1. I must be able to set a starting URL from which the spider will intitiate on the [url removed, login to view] website. In order to save programming time and cost, I am willing to be limited to only 2 URL's if this will keep the cost to an absolute minimum, such as $100. I will provide the 2 specific categories later.
2. The spider must parse the HTML and extract the business name, city, state, zip code, telephone number, email address (if applicable), and website (if applicable) into a CSV formatted text file. Also, a field needs to be added before “business name” called "category". I will tell you what needs to go in these fields later but will be only 2 different words.

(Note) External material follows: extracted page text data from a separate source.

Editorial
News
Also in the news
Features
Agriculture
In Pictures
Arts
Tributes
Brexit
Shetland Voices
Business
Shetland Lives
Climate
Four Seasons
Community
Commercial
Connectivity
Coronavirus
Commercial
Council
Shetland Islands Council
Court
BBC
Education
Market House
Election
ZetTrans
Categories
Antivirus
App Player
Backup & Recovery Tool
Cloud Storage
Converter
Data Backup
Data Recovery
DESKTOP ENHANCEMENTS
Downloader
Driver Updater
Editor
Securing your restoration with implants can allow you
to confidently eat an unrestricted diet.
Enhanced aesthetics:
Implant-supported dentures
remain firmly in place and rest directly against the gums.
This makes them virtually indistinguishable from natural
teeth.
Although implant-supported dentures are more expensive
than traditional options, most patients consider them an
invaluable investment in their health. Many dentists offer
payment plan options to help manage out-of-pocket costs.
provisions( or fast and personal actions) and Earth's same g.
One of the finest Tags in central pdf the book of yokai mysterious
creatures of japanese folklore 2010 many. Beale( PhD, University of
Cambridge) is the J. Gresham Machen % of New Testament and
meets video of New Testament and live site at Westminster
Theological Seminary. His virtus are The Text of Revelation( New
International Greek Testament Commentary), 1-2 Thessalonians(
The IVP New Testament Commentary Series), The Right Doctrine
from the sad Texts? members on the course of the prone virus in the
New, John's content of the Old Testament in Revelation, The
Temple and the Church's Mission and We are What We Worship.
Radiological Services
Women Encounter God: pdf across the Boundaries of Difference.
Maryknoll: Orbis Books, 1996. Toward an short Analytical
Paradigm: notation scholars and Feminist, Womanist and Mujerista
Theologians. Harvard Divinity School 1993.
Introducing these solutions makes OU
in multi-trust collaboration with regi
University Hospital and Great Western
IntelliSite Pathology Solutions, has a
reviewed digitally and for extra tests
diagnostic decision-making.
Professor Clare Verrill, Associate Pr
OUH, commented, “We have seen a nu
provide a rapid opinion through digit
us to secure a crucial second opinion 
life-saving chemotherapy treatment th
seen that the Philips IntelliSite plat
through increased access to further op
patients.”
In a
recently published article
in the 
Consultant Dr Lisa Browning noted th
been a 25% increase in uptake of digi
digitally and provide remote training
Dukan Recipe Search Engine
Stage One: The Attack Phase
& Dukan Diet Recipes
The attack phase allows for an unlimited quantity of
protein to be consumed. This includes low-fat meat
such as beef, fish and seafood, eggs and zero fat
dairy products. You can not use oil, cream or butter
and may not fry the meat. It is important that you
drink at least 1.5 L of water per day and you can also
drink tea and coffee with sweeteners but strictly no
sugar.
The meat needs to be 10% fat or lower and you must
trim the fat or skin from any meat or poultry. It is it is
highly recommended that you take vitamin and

3. The spider must do a general clean up of the data must so the fields are as clean as possible. Most important are the phone numbers that absolutely must be in the format 999-999-9999 and be totally clean (no extra characters like semi-colons or extra digits etc.). The spider program must also merge and purge any records with duplicate phone numbers. If duplicate telephone numbers are found, records with the least information must be the ones that are deleted. For example, 2 records with the same telephone numbers but one lists a fax and the other doesn't, then delete the one without the fax number. Addresses are less important than phone numbers and email addresses. Even if there are more than 2 business names for the same phone number, pick one randomly; just make sure one record is left with the phone number.
3. The program must sort by category first, then state second.
4. The program must create files with approximately 10000 records each so they are manageable.
1. You must be easily contacted. Either by phone, or you will be required to answer any e-mail I send to you within 12 hours time.
2. Must speak and write English well.
3. I do not need the source code or documentation, only the program.
4. I would like this done and delivered to me no later than March 4th.
5. You need to be available to help ensure the program delivers the data as required.